| 27 Apr 2026
Numerical modeling on the mechanisms of chlorine chemistry in snowpack and their impact on secondary atmospheric pollution
Abstract. Snow with high albedo enhances atmospheric photochemical reactions, influencing key oxidative processes. Nitryl chloride (ClNO2), as a strong oxidizing species, is generated by the heterogeneous reaction between dinitrogen pentoxide (N2O5) and chloride adsorbed on aerosol and the ground surfaces. After sunrise, the photolysis of ClNO2 rapidly releases highly reactive chlorine radicals (Cl·), which contributes to the formation of secondary pollutants.

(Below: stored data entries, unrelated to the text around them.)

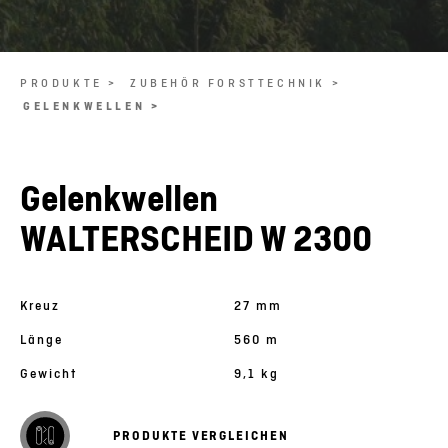
PRODUKTE >
ZUBEHÖR FORSTTECHNIK >
GELENKWELLEN >
Gelenkwellen
WALTERSCHEID W 2300
Kreuz
27 mm
Länge
560 m
Gewicht
9,1 kg
PRODUKTE VERGLEICHEN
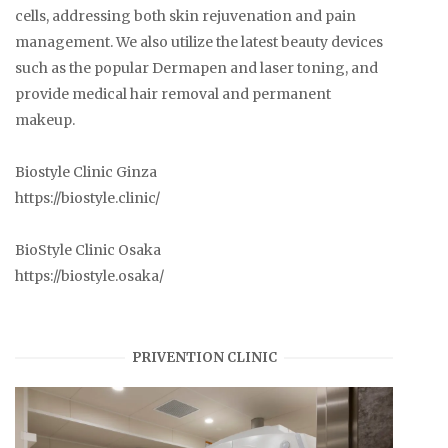
cells, addressing both skin rejuvenation and pain
management. We also utilize the latest beauty devices
such as the popular Dermapen and laser toning, and
provide medical hair removal and permanent
makeup.
Biostyle Clinic Ginza
https://biostyle.clinic/
BioStyle Clinic Osaka
https://biostyle.osaka/
PRIVENTION CLINIC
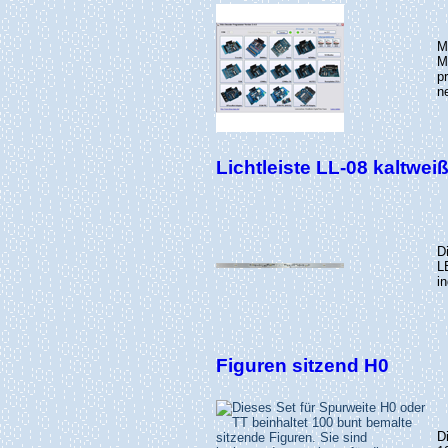
M
M
p
n
Lichtleiste LL-08 kaltweiß
D
L
i
Figuren sitzend H0
D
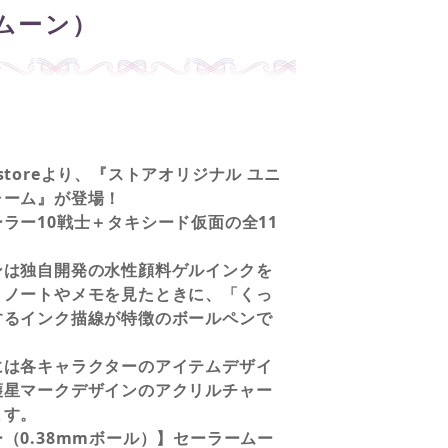
ムーン）
on storeより、『ストアオリジナル ユニ
ャーム』が登場！
ラー10戦士＋タキシード仮面の全11
ンは独自開発の水性顔料ゲルインクを
、ノートやメモを見たときに、「くっ
するインク描線が特徴のボールペンで
には各キャラクターのアイテムデザイ
護星マークデザインのアクリルチャー
ます。
（0.38mmボール）】セーラームー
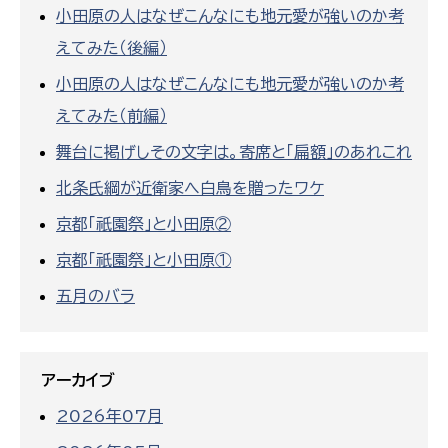
小田原の人はなぜこんなにも地元愛が強いのか考
えてみた（後編）
小田原の人はなぜこんなにも地元愛が強いのか考
えてみた（前編）
舞台に掲げしその文字は。寄席と「扁額」のあれこれ
北条氏綱が近衛家へ白鳥を贈ったワケ
京都「祇園祭」と小田原②
京都「祇園祭」と小田原①
五月のバラ
アーカイブ
2026年07月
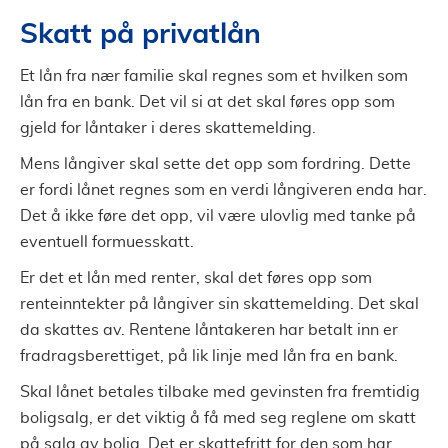
Skatt på privatlån
Et lån fra nær familie skal regnes som et hvilken som
lån fra en bank. Det vil si at det skal føres opp som
gjeld for låntaker i deres skattemelding.
Mens långiver skal sette det opp som fordring. Dette
er fordi lånet regnes som en verdi långiveren enda har.
Det å ikke føre det opp, vil være ulovlig med tanke på
eventuell formuesskatt.
Er det et lån med renter, skal det føres opp som
renteinntekter på långiver sin skattemelding. Det skal
da skattes av. Rentene låntakeren har betalt inn er
fradragsberettiget, på lik linje med lån fra en bank.
Skal lånet betales tilbake med gevinsten fra fremtidig
boligsalg, er det viktig å få med seg reglene om skatt
på salg av bolig. Det er skattefritt for den som har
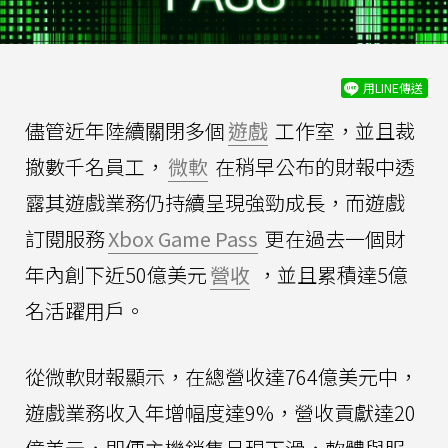
用LINE傳送
儘管近年陸續關閉多個
遊戲
工作室，並且裁
撤數千名員工，
微軟
在稍早公布的財報中透
露其遊戲業務仍持續呈現強勁成長，而遊戲
訂閱服務
Xbox Game Pass
更在過去一個財
年內創下近50億美元
營收
，並且累積達5億
名活躍用戶。
從微軟財報顯示，在總營收達764億美元中，
遊戲業務收入年增幅度達9%，營收貢獻達20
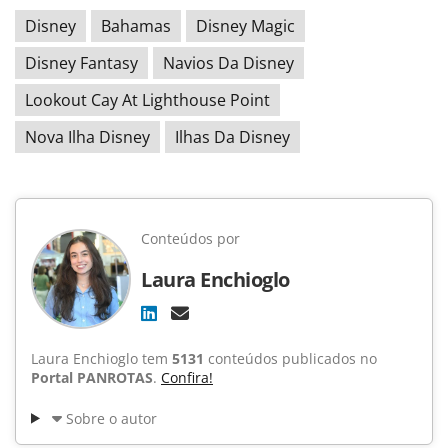
Disney
Bahamas
Disney Magic
Disney Fantasy
Navios Da Disney
Lookout Cay At Lighthouse Point
Nova Ilha Disney
Ilhas Da Disney
Conteúdos por
Laura Enchioglo
Laura Enchioglo tem
5131
conteúdos publicados no
Portal PANROTAS
.
Confira!
Sobre o autor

However, the pollution mechanisms in high-latitude, snow-covered regions associated with increased chlorine emissions remain unclear. In this study, we employed the WRF-CAMx model (Weather Research and Forecasting Model-Comprehensive Air Quality Model with extensions) with a modified chemical mechanism (CB6r2h_lts, Carbon Bond 6 revision 2 with heterogeneous chemistry for low-temperature and snow-covered conditions) that incorporated heterogeneous N2O5 reactions and ClNO2 photolysis on ground surfaces to assess their impact on regional atmosphere under snow-covered conditions in Northeast China. Our findings reveal that under snow-covered conditions, the YU20 aerosol scheme (from study by YU et al., 2020) outperforms the BT09 scheme (from study by Bertram et al., 2009) in simulating N2O5 and ClNO2 concentrations within the CAMx model. Incorporating anthropogenic chlorine emissions and ground surface chemistry significantly improved model performance for ClNO2, reducing the mean bias (MB) from -105.78 pptv to 2.66 pptv and increasing the index of agreement (IOA) from 0.39 to 0.86. These processes resulted in a maximum hourly increase of 3.65 µg/m³ in PM2.5 (relative contribution: 15.34 %) and 3.41 ppbv in MDA8 O3 (5.68 %). Notably, ground surface chemical processes were identified as the dominant source of nocturnal ClNO2, contributing approximately 28.36 % to nighttime accumulation across Northeast China. These findings not only highlight the pivotal role of chlorine chemistry in atmospheric processes under snow-covered conditions, but also provide crucial support for the refinement of the mechanisms governing the flux exchange of chemical substances between the atmosphere and the cryosphere.